The output is the lines below from the one with "bottle: present [428,68,448,129]" through the one with "teacup: none [136,391,186,447]", both included, printed exactly and with no other line.

====== TASK INPUTS

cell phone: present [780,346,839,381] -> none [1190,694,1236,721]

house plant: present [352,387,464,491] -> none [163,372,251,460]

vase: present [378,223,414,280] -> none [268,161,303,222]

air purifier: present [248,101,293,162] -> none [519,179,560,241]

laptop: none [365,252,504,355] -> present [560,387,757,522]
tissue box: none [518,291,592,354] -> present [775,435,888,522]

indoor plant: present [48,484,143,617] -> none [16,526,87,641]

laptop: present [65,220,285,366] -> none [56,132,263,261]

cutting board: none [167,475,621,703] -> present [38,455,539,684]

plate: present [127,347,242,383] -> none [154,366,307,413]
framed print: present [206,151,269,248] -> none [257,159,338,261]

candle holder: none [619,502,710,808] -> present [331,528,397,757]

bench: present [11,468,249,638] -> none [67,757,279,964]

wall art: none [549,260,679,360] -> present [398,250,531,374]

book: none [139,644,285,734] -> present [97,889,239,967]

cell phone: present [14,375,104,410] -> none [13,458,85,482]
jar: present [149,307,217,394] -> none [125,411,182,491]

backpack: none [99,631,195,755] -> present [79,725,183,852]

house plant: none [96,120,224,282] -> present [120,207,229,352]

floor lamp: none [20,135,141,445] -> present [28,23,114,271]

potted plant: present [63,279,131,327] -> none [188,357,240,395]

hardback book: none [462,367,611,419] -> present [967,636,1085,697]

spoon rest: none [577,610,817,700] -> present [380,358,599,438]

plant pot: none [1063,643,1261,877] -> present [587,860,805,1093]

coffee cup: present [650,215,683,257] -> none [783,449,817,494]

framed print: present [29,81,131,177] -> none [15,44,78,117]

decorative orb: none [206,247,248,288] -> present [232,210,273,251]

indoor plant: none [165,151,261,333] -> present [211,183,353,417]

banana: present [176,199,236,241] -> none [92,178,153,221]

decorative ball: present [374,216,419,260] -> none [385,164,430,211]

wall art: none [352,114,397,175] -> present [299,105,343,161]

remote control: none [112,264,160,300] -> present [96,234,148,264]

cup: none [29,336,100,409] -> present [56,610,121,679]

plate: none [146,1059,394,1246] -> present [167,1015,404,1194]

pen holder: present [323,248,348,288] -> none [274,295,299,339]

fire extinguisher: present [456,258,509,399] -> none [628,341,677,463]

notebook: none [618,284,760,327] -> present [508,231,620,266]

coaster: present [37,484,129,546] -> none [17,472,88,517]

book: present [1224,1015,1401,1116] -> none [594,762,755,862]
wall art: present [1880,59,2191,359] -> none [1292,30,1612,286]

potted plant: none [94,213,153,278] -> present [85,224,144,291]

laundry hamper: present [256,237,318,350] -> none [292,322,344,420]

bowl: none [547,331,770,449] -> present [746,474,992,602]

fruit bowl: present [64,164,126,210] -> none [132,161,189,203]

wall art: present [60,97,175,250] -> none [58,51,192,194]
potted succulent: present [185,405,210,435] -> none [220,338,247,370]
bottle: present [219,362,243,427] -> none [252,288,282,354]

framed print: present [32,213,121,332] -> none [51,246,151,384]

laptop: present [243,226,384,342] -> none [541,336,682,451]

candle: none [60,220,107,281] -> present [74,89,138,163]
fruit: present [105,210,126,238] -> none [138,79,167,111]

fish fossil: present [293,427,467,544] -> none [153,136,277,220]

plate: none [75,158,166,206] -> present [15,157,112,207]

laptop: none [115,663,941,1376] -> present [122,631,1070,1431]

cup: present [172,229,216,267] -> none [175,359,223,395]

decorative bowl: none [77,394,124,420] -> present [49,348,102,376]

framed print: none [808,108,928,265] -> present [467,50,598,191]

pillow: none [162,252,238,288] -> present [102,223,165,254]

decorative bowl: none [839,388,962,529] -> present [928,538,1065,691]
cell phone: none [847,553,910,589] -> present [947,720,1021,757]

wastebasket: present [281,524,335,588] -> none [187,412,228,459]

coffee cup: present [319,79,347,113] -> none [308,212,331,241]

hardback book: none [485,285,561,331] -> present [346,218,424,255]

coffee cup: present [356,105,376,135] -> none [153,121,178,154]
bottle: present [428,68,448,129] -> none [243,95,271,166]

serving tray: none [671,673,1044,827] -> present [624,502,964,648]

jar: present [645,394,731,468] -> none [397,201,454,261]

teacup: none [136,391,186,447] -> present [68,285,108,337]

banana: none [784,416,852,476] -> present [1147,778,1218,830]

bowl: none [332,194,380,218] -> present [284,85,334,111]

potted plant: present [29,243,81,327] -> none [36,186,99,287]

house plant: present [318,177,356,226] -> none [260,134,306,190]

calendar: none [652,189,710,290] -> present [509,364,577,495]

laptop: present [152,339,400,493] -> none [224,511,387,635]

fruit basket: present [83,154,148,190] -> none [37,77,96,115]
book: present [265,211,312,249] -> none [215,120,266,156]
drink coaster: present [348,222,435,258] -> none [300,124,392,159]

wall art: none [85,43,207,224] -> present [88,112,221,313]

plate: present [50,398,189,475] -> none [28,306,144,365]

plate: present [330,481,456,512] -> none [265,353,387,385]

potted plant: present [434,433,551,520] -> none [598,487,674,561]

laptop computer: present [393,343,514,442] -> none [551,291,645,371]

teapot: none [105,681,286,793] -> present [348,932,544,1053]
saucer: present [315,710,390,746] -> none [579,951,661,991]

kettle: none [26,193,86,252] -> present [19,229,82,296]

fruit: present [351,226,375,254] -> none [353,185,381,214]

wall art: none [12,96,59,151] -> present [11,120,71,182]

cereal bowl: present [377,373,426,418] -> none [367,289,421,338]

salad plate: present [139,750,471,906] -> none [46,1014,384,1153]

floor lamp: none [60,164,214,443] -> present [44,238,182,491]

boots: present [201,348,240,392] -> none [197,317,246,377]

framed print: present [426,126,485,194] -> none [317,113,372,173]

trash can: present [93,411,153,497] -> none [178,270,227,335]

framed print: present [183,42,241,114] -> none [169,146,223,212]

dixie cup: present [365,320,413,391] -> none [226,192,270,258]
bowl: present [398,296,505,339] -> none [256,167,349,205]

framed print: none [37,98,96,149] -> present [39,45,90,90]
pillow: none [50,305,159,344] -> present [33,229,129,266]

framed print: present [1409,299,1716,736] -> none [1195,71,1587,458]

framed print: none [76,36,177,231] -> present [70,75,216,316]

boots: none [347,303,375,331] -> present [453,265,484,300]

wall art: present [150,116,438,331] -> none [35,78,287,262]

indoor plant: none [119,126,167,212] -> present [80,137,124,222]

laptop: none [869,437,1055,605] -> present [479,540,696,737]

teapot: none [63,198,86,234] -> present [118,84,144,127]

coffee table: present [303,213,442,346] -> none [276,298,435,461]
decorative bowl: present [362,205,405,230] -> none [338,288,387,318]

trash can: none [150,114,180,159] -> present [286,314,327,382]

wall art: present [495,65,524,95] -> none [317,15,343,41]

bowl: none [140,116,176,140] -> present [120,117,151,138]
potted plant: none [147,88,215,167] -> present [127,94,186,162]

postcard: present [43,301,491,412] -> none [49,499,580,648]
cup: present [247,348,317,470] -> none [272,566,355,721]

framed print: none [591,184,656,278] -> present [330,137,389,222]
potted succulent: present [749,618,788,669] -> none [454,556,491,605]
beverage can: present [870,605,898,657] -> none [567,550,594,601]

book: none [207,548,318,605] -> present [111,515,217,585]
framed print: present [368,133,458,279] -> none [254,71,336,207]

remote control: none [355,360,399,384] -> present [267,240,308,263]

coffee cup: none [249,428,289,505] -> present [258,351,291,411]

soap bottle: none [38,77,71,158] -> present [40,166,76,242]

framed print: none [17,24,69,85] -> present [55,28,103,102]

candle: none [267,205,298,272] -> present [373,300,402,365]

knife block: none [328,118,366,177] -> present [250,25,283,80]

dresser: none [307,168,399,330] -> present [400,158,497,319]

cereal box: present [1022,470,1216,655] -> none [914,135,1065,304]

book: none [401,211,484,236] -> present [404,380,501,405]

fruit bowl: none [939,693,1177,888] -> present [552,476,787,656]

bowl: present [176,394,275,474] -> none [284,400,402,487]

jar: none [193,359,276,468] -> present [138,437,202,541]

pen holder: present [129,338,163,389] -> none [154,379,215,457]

============

TASK ANSWER ▸
bottle: present [428,68,448,129] -> none [243,95,271,166]

serving tray: none [671,673,1044,827] -> present [624,502,964,648]

jar: present [645,394,731,468] -> none [397,201,454,261]

teacup: none [136,391,186,447] -> present [68,285,108,337]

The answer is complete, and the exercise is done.